#### WORK TO COMPLETE:
a – Print the part of the Prince Sado passage that opens with the words containing "Living at Choson" and closes with "father and son.".
b – According to the Prince Sado passage, in what year did his behavior become noticeably strange?
c – Using the Prince Sado passage, explain in one to three sentences why his studies suffered significantly.

Living at Choson Pavilion without the guidance of his father, Prince Sado began getting into trouble. His deviant behavior is said to have started with palace matron Han’s suggestion to let the Prince play occasionally so that he could vent his frustrations. The matrons made swords, bows and arrows to play martial games with him. Sado thoroughly enjoyed the games, however he soon began to worry that his parents would find out. Nonetheless, the games soon became an obsession. Several years later when King Yongjo found out, Han was dismissed. At about this time, a barrier began to grow between the father and son.
The year when Prince Sado’s behavior became noticeably strange was 1745. He often fell ill and lost consciousness. His illness worsened after the death of his sister Princess Hwap’yong whom he was very close to. Sado returned to his martial games and when he wasn’t occupied with his games he painted. He also grew an avid interest for occult texts. He spent a large amount of his time studying and memorizing magic formulas. Thus his studies suffered significantly. King Yongjo would publicly humiliate Sado by testing him on his studies in the presence of many officials by asking one difficult question after the other. But in the presence of his father, the Prince became inarticulate and hesitant out of fear and nervousness. This led to scoldings from his father who became apprehensive about how the Prince was developing. The Prince grew bitter and angry. This anger coupled with his terror of his father and his sense of rejection, eventually led to his insanity.
In 1749, when Sado was 15 years old, the second part of the capping ceremony, which marked his passage into adulthood, was held. At this time, King Yongjo unexpectedly sent down a decree appointing Prince Sado as the Prince Regent. This meant that Sado was to be treated as a ruler, holding him responsible over administrative matters. Despite the fact that the regency was already ridden with existing problems, the King was unhappy with how Prince Sado dealt with matters. Before long, Sado was frightened and anxious over everything. His illness developed gradually as his sense of terror spawned unwholesome imaginings and strange notions. He started to vent his anger on eunuchs and ladies-in-waiting.

#### Saved entries:
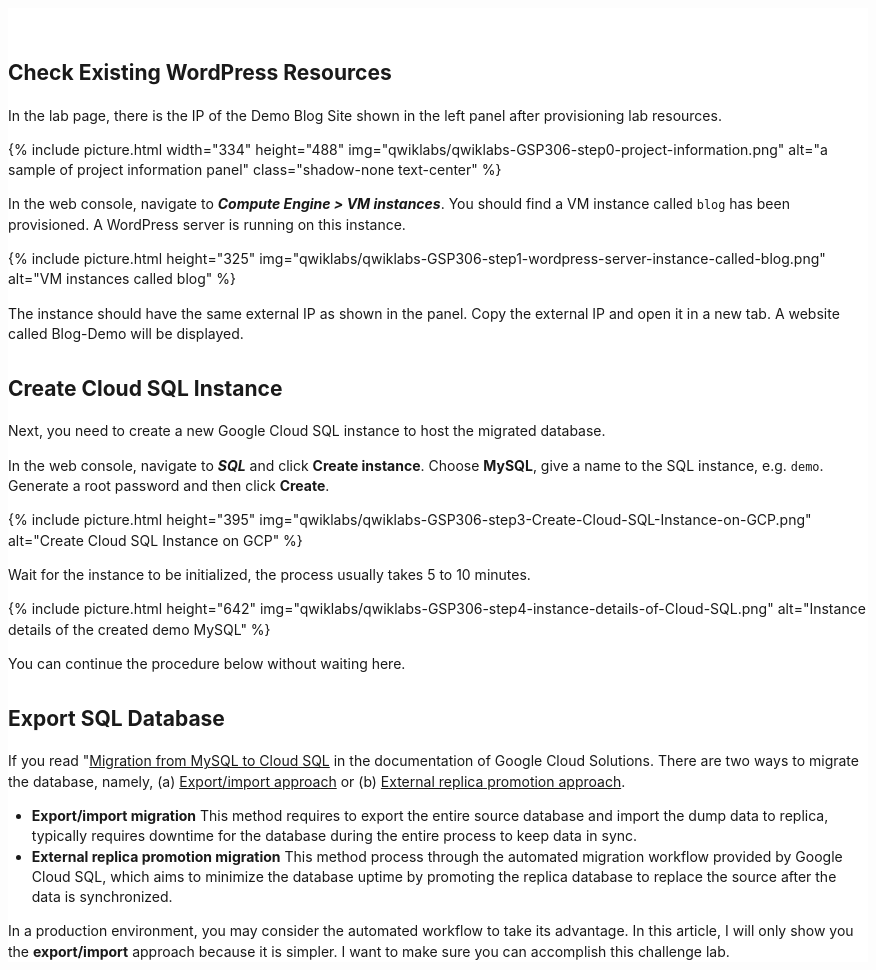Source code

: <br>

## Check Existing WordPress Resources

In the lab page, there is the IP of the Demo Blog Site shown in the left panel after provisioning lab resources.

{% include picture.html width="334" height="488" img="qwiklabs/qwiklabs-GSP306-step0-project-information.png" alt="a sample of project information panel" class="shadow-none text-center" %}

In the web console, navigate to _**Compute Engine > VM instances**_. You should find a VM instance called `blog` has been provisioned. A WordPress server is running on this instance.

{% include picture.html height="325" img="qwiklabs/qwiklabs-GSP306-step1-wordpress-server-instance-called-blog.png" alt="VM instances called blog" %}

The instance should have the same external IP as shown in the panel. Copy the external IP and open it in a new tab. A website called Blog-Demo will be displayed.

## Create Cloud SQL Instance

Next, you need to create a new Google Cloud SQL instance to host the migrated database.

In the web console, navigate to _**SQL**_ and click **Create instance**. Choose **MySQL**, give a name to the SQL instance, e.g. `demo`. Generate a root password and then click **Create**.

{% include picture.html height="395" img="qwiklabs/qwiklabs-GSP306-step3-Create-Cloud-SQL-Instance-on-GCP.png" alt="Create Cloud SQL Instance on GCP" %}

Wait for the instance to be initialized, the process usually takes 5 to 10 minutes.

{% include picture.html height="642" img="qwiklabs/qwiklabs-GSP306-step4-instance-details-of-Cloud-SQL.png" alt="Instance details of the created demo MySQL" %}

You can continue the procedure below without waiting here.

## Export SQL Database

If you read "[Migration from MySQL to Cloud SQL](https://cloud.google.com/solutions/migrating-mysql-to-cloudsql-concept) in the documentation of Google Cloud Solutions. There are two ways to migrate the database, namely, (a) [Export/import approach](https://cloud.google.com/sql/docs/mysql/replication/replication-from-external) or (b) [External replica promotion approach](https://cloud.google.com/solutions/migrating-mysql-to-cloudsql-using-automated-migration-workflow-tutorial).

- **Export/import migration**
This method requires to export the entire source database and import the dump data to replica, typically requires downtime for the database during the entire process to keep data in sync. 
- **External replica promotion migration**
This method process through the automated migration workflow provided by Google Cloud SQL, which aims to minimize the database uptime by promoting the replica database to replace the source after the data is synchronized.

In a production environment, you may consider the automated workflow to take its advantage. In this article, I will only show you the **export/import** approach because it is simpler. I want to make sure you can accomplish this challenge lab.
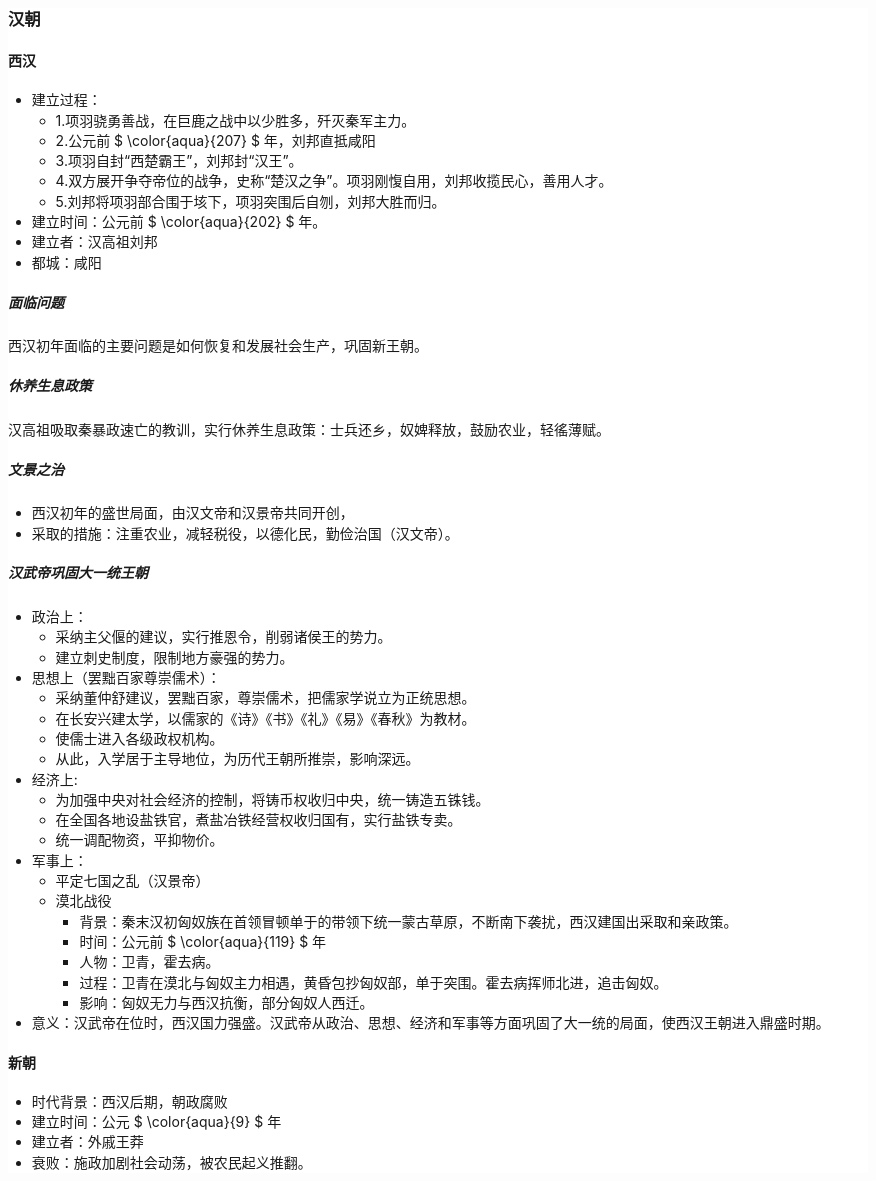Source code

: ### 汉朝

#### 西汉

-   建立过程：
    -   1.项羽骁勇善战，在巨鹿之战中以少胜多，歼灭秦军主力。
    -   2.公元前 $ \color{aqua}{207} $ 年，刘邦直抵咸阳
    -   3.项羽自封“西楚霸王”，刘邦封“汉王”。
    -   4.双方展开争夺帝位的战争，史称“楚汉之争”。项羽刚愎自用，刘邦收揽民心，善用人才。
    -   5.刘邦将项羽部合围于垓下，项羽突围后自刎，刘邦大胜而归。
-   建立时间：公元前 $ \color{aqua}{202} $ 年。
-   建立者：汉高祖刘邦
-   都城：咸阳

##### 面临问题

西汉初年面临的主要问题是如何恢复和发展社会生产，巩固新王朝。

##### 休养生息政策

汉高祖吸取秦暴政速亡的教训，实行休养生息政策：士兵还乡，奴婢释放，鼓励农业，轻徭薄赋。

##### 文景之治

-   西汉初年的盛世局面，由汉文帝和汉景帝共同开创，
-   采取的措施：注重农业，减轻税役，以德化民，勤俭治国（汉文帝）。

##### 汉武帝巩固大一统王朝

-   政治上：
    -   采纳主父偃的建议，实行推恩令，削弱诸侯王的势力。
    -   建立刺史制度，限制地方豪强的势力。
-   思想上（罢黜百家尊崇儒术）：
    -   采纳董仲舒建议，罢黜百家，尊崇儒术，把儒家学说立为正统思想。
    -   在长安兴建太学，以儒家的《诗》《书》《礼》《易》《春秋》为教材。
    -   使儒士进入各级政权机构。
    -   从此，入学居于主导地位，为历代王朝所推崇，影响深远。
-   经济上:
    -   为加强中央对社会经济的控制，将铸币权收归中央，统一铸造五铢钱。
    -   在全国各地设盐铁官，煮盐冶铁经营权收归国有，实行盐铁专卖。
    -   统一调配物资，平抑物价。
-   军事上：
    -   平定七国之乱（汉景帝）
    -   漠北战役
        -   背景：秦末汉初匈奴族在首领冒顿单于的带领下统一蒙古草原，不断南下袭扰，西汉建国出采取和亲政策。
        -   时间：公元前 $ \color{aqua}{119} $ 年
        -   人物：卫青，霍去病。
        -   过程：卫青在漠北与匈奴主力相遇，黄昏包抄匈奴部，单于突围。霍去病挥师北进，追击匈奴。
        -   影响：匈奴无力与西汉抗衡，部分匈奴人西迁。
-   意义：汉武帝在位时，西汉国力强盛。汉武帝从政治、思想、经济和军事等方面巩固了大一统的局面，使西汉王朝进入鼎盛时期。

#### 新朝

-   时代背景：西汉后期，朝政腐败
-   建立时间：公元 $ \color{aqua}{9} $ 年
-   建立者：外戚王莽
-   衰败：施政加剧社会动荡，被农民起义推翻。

#### TASK RESULTS:
a –
Living at Choson Pavilion without the guidance of his father, Prince Sado began getting into trouble. His deviant behavior is said to have started with palace matron Han’s suggestion to let the Prince play occasionally so that he could vent his frustrations. The matrons made swords, bows and arrows to play martial games with him. Sado thoroughly enjoyed the games, however he soon began to worry that his parents would find out. Nonetheless, the games soon became an obsession. Several years later when King Yongjo found out, Han was dismissed. At about this time, a barrier began to grow between the father and son.

b – 1745.

c – Sado developed an avid interest in occult texts and spent a large amount of his time studying and memorizing magic formulas. As a result, his studies suffered significantly.